Rus Parlamentosu alt kanadı Duma'nın Savunma Komitesi Başkanı Andrei Kartapolov, Rostov-on-Don'daki Wagner savaşçılarının "kınanacak bir şey yapmadıklarına" inandığını söyledi. Onların "sadece komutanlarının emirlerini yerine getirdiklerini" ekledi.

Kartapolov'a göre, "kimseyi rahatsız etmediler ya da hiçbir şeyi kırmadılar." Ve hiç kimse onlardan şikayetçi değil - "ne Rostov sakinleri, ne Güney Askeri Bölgesi'ndeki askerler, ne de kolluk kuvvetleri."

Kartapolov, Wagner Grup'un kaderinin henüz belirlenmediğini, ancak yasaklanması gerektiğine inanmadığını da sözlerine ekledi. Baskıcı hükümetler genellikle yaygın bir isyana bu şekilde tepki vermezler. Bu, Wagner'e verilen destekten duyulan korkuyu ya da daha geniş çaplı isyanları provoke etmeme arzusunu yansıtıyor olabilir. Her halükarda Putin'in zayıf görünmesine neden oluyor.

Putin, geçen hafta sonu "birliğimizi parçalayan eylemler, halkımıza ihanettir" diyerek tarihi kasıtlı olarak çarpıttı. Bu, ülkemizin ve halkımızın sırtından vurulmuş bir bıçaktır: Rusya'ya 1917'de Birinci Dünya Savaşı'nda savaşırken böyle bir darbe vurulmuştur ve zaferi çalınmıştır iddiasını dile getirdi.

"Ordunun ve halkın arkasından çevrilen entrikalar, çekişmeler ve politikalar en büyük felakete, ordunun ve devletin yok olmasına, büyük toprakların kaybedilmesine, bir trajediye ve iç savaşa neden oldu" diyerek 1917 Rus Devrimi'nden bahsetmesi gerçek bir isyandan korktuğunu gösteriyor.

Ekim Devrimi'nde askerlerin isyana katılması bir "sırtından bıçaklama" değildi.

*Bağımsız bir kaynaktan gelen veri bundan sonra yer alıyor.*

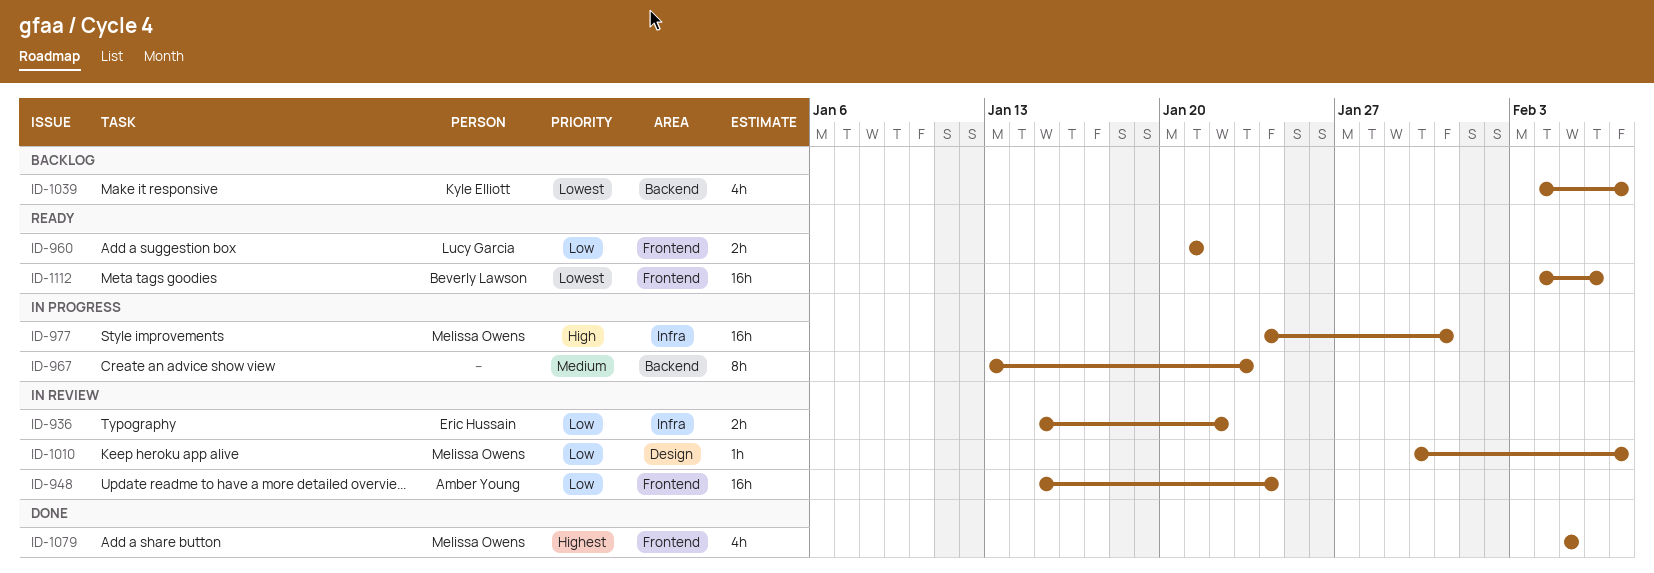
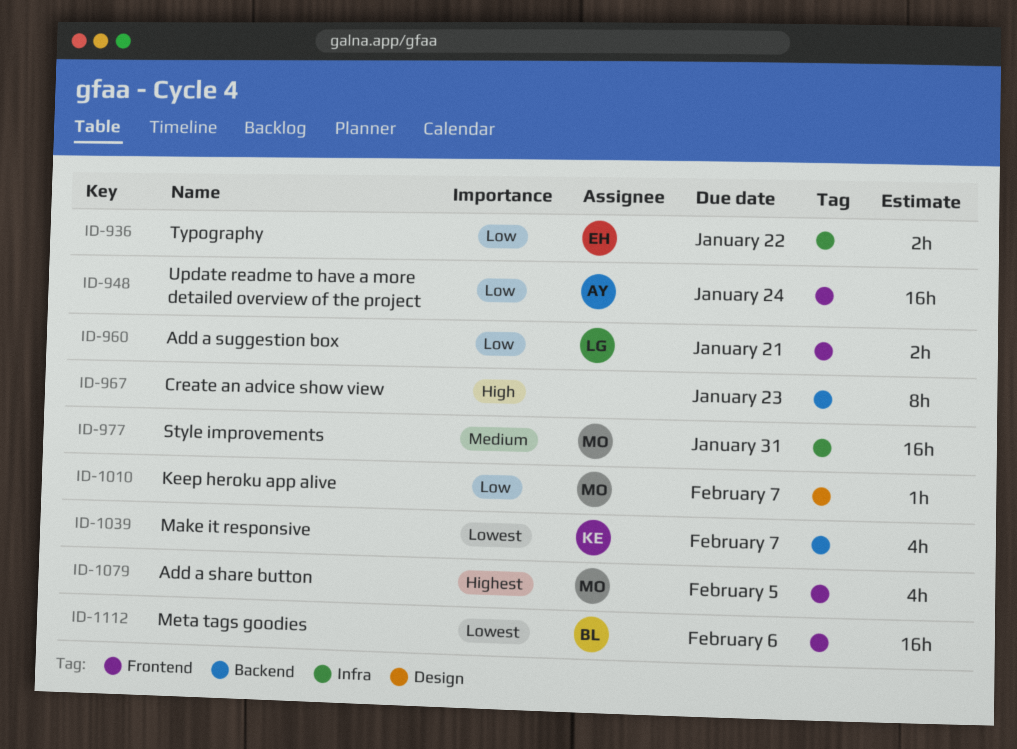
ID-967, priority: Medium -> High
ID-977, priority: High -> Medium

Milyonları ölüm tarlalarına savuran emperyalist savaşı sürdüren "liberal" bir rejime karşı işçilerin, askerlerin ve köylülerin muazzam bir hareketiydi.

Şimdi de böyle bir harekete ihtiyaç var. Prigojin'in darbesi, dikkatleri Ukrayna'nın kanlı karşı atağından kaçırdı. NATO'nun parası ve silahlarıyla sonuna kadar desteklenen bu saldırı, korkunç kayıplar pahasına yalnızca çok sınırlı kazanımlar elde etti.

Bir ABD medya raporu şu itirafta bulunuyor: 

"Ukrayna'nın Rusya'ya karşı umutları açısından kritik önem taşıyan karşı saldırının üçüncü haftasında Ukrayna ordusu, Batı'nın sağladığı yeni sofistike silahları kullanırken bile planlarını zorlaştıran bir dizi can sıkıcı sorunla karşılaşıyor.

"Rusya'nın savunma hattını koruyan ve güneydeki açık bozkırda ilerleyen Ukrayna birlikleri için bir ölüm alanı oluşturan geniş mayın tarlaları da cabası." 

Bu durum, yöneticilerin ve generallerin insani bedeli ne olursa olsun taarruza geçtikleri Birinci Dünya Savaşı saldırılarını andırıyor. Ancak bugünkü silahlar çok daha korkutucu.

Çözüm, elitlerin manevralarından ya da bir grup askeri haydudun yerine bir başkasını getirmekle gelmeyecektir. Bunun yerine, hem doğuda hem de batıda orduya, politikacılara ve savaşa yol açan sisteme karşı aşağıdan devrimci bir isyan başlatılmalıdır.